Regex pattern is taking more than 4 digit number-CodePudding

import re
text = """State of California that the foregoing is true and correct. (For California sheriff or marshal use only) 1950-24-12 I certify that the foregoing is true and correct. Date: (SIGNATURE) SUBP-010 [Rev. January 1,2012] PROOF OF SERVICE OF DEPOSITION SUBPOENA FOR PRODUCTION OF BUSINESS RECORDS 055826-00-07 Page 2 of 2"""
pattern = re.findall("\d{2,4}[-]\d{1,2}[-]\d{1,2}",text)
print(pattern)

Required_output: 1950-24-12

The solution is taking 5826-00-07. Though it has more than 4 digit number. Is there any solution to remove it

CodePudding user response：

What you want is called negative lookbehind. This means only matching a pattern when the section directly behind the match does not match a given sequence.
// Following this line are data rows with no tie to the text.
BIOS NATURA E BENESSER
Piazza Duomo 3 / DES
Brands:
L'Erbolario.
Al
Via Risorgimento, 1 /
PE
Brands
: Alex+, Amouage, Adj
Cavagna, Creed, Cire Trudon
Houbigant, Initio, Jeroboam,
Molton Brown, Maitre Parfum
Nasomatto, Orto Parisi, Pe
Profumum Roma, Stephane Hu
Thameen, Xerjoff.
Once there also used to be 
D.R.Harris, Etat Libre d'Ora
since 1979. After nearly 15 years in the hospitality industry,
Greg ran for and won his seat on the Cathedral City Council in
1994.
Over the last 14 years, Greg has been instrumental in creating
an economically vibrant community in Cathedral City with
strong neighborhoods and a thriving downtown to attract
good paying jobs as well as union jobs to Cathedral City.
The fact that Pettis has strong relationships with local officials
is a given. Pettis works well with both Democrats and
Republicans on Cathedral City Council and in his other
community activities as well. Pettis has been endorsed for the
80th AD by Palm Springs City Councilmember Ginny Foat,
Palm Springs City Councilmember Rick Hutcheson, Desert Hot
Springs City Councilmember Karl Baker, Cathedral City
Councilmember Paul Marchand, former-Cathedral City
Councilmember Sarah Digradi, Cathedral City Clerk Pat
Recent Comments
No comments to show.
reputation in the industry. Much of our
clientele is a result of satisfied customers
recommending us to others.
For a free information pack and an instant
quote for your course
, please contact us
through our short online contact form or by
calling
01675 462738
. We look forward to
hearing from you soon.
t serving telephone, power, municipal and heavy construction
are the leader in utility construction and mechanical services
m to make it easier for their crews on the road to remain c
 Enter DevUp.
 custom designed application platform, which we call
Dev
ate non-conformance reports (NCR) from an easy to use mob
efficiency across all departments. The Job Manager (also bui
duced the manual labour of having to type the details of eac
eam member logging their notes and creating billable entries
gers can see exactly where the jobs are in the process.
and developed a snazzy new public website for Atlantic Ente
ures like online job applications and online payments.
To give you an example of what this means, (?<!something)abc will match any occurrence of "abc" that does not directly get proceeded by "something".

So in your case, you want to add (?<!\d) to the beginning of your regex to only match a pattern not proceeded by a digit.

Also, [-] will only match the character - so you don't need the brackets. After this change, the new regex is (?<!\d)\d{2,4}-\d{1,2}-\d{1,2}.